Record excerpts below:
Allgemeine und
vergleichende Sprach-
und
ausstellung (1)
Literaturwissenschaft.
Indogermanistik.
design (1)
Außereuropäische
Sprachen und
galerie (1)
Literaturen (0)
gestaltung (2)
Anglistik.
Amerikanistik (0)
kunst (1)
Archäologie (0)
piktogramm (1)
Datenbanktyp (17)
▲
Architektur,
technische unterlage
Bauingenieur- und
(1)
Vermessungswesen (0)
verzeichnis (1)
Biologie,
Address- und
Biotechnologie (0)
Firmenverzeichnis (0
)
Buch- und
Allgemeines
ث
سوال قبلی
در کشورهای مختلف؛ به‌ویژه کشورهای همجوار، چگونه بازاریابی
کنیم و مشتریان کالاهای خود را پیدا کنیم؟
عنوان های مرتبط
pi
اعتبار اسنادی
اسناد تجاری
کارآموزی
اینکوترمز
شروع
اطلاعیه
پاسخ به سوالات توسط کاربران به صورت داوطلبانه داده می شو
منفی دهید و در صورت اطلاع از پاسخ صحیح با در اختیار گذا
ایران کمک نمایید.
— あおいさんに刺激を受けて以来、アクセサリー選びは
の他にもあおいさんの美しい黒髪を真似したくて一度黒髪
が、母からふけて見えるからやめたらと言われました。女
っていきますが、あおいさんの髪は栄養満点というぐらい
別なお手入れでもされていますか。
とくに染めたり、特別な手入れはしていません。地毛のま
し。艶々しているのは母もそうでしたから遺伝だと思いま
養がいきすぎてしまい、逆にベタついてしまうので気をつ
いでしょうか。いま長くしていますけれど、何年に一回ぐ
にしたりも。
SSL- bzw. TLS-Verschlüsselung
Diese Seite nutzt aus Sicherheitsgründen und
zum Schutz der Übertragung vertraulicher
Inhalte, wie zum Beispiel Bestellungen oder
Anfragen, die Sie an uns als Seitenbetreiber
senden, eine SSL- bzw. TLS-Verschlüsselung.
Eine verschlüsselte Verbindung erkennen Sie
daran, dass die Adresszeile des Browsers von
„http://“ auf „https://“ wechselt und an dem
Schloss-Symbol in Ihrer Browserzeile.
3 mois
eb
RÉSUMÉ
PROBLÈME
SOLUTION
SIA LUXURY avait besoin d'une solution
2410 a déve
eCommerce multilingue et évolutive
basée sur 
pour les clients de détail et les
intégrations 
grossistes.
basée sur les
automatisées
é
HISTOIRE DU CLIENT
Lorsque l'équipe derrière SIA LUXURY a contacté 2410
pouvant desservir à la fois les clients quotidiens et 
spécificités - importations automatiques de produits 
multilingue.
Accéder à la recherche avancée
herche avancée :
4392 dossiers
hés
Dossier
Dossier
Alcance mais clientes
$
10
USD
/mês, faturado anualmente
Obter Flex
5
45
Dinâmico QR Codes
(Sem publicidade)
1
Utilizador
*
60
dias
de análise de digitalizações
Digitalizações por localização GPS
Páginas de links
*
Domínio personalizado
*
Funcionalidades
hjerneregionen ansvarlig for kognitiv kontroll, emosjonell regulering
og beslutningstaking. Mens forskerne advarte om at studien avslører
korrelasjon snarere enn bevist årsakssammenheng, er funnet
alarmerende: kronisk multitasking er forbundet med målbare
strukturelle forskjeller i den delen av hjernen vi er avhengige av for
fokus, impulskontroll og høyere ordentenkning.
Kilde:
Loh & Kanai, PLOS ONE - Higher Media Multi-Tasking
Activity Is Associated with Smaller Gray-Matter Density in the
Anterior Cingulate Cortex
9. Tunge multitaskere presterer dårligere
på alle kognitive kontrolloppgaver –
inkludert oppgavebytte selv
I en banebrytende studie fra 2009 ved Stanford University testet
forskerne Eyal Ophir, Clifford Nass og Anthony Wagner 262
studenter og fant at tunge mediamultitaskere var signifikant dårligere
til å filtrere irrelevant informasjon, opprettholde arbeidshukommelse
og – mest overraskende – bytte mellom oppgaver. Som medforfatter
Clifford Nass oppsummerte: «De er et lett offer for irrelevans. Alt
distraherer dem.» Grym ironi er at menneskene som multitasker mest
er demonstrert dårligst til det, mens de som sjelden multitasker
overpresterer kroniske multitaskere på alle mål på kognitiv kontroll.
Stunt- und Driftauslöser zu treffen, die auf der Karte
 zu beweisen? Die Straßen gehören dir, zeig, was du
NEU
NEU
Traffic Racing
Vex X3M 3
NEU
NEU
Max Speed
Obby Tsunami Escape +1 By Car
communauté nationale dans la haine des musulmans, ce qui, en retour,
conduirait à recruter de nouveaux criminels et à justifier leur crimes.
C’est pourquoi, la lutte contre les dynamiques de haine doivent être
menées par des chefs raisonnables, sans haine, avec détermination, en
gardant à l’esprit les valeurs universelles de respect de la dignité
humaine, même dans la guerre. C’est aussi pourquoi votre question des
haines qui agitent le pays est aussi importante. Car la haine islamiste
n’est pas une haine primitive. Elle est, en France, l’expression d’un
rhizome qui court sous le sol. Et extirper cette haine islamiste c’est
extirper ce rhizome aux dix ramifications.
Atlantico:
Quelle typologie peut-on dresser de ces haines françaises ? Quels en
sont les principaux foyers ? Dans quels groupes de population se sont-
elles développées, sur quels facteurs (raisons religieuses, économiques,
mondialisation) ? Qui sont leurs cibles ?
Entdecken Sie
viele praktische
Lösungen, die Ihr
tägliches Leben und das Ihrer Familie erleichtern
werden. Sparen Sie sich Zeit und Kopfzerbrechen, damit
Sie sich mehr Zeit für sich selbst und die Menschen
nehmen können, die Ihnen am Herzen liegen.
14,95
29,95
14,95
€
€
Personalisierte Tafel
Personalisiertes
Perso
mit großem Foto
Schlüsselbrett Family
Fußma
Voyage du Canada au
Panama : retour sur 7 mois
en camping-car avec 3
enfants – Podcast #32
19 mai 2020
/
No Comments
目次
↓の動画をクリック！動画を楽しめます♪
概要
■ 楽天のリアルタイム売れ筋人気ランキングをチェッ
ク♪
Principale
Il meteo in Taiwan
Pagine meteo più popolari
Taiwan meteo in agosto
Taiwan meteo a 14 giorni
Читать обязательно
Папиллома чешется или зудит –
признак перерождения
End of Record excerpts.
▶ **Task item**: Retype the records that precede this task, keeping them exactly the same.

▶ **Solution to this problem**:
Allgemeine und
vergleichende Sprach-
und
ausstellung (1)
Literaturwissenschaft.
Indogermanistik.
design (1)
Außereuropäische
Sprachen und
galerie (1)
Literaturen (0)
gestaltung (2)
Anglistik.
Amerikanistik (0)
kunst (1)
Archäologie (0)
piktogramm (1)
Datenbanktyp (17)
▲
Architektur,
technische unterlage
Bauingenieur- und
(1)
Vermessungswesen (0)
verzeichnis (1)
Biologie,
Address- und
Biotechnologie (0)
Firmenverzeichnis (0
)
Buch- und
Allgemeines
ث
سوال قبلی
در کشورهای مختلف؛ به‌ویژه کشورهای همجوار، چگونه بازاریابی
کنیم و مشتریان کالاهای خود را پیدا کنیم؟
عنوان های مرتبط
pi
اعتبار اسنادی
اسناد تجاری
کارآموزی
اینکوترمز
شروع
اطلاعیه
پاسخ به سوالات توسط کاربران به صورت داوطلبانه داده می شو
منفی دهید و در صورت اطلاع از پاسخ صحیح با در اختیار گذا
ایران کمک نمایید.
— あおいさんに刺激を受けて以来、アクセサリー選びは
の他にもあおいさんの美しい黒髪を真似したくて一度黒髪
が、母からふけて見えるからやめたらと言われました。女
っていきますが、あおいさんの髪は栄養満点というぐらい
別なお手入れでもされていますか。
とくに染めたり、特別な手入れはしていません。地毛のま
し。艶々しているのは母もそうでしたから遺伝だと思いま
養がいきすぎてしまい、逆にベタついてしまうので気をつ
いでしょうか。いま長くしていますけれど、何年に一回ぐ
にしたりも。
SSL- bzw. TLS-Verschlüsselung
Diese Seite nutzt aus Sicherheitsgründen und
zum Schutz der Übertragung vertraulicher
Inhalte, wie zum Beispiel Bestellungen oder
Anfragen, die Sie an uns als Seitenbetreiber
senden, eine SSL- bzw. TLS-Verschlüsselung.
Eine verschlüsselte Verbindung erkennen Sie
daran, dass die Adresszeile des Browsers von
„http://“ auf „https://“ wechselt und an dem
Schloss-Symbol in Ihrer Browserzeile.
3 mois
eb
RÉSUMÉ
PROBLÈME
SOLUTION
SIA LUXURY avait besoin d'une solution
2410 a déve
eCommerce multilingue et évolutive
basée sur 
pour les clients de détail et les
intégrations 
grossistes.
basée sur les
automatisées
é
HISTOIRE DU CLIENT
Lorsque l'équipe derrière SIA LUXURY a contacté 2410
pouvant desservir à la fois les clients quotidiens et 
spécificités - importations automatiques de produits 
multilingue.
Accéder à la recherche avancée
herche avancée :
4392 dossiers
hés
Dossier
Dossier
Alcance mais clientes
$
10
USD
/mês, faturado anualmente
Obter Flex
5
45
Dinâmico QR Codes
(Sem publicidade)
1
Utilizador
*
60
dias
de análise de digitalizações
Digitalizações por localização GPS
Páginas de links
*
Domínio personalizado
*
Funcionalidades
hjerneregionen ansvarlig for kognitiv kontroll, emosjonell regulering
og beslutningstaking. Mens forskerne advarte om at studien avslører
korrelasjon snarere enn bevist årsakssammenheng, er funnet
alarmerende: kronisk multitasking er forbundet med målbare
strukturelle forskjeller i den delen av hjernen vi er avhengige av for
fokus, impulskontroll og høyere ordentenkning.
Kilde:
Loh & Kanai, PLOS ONE - Higher Media Multi-Tasking
Activity Is Associated with Smaller Gray-Matter Density in the
Anterior Cingulate Cortex
9. Tunge multitaskere presterer dårligere
på alle kognitive kontrolloppgaver –
inkludert oppgavebytte selv
I en banebrytende studie fra 2009 ved Stanford University testet
forskerne Eyal Ophir, Clifford Nass og Anthony Wagner 262
studenter og fant at tunge mediamultitaskere var signifikant dårligere
til å filtrere irrelevant informasjon, opprettholde arbeidshukommelse
og – mest overraskende – bytte mellom oppgaver. Som medforfatter
Clifford Nass oppsummerte: «De er et lett offer for irrelevans. Alt
distraherer dem.» Grym ironi er at menneskene som multitasker mest
er demonstrert dårligst til det, mens de som sjelden multitasker
overpresterer kroniske multitaskere på alle mål på kognitiv kontroll.
Stunt- und Driftauslöser zu treffen, die auf der Karte
 zu beweisen? Die Straßen gehören dir, zeig, was du
NEU
NEU
Traffic Racing
Vex X3M 3
NEU
NEU
Max Speed
Obby Tsunami Escape +1 By Car
communauté nationale dans la haine des musulmans, ce qui, en retour,
conduirait à recruter de nouveaux criminels et à justifier leur crimes.
C’est pourquoi, la lutte contre les dynamiques de haine doivent être
menées par des chefs raisonnables, sans haine, avec détermination, en
gardant à l’esprit les valeurs universelles de respect de la dignité
humaine, même dans la guerre. C’est aussi pourquoi votre question des
haines qui agitent le pays est aussi importante. Car la haine islamiste
n’est pas une haine primitive. Elle est, en France, l’expression d’un
rhizome qui court sous le sol. Et extirper cette haine islamiste c’est
extirper ce rhizome aux dix ramifications.
Atlantico:
Quelle typologie peut-on dresser de ces haines françaises ? Quels en
sont les principaux foyers ? Dans quels groupes de population se sont-
elles développées, sur quels facteurs (raisons religieuses, économiques,
mondialisation) ? Qui sont leurs cibles ?
Entdecken Sie
viele praktische
Lösungen, die Ihr
tägliches Leben und das Ihrer Familie erleichtern
werden. Sparen Sie sich Zeit und Kopfzerbrechen, damit
Sie sich mehr Zeit für sich selbst und die Menschen
nehmen können, die Ihnen am Herzen liegen.
14,95
29,95
14,95
€
€
Personalisierte Tafel
Personalisiertes
Perso
mit großem Foto
Schlüsselbrett Family
Fußma
Voyage du Canada au
Panama : retour sur 7 mois
en camping-car avec 3
enfants – Podcast #32
19 mai 2020
/
No Comments
目次
↓の動画をクリック！動画を楽しめます♪
概要
■ 楽天のリアルタイム売れ筋人気ランキングをチェッ
ク♪
Principale
Il meteo in Taiwan
Pagine meteo più popolari
Taiwan meteo in agosto
Taiwan meteo a 14 giorni
Читать обязательно
Папиллома чешется или зудит –
признак перерождения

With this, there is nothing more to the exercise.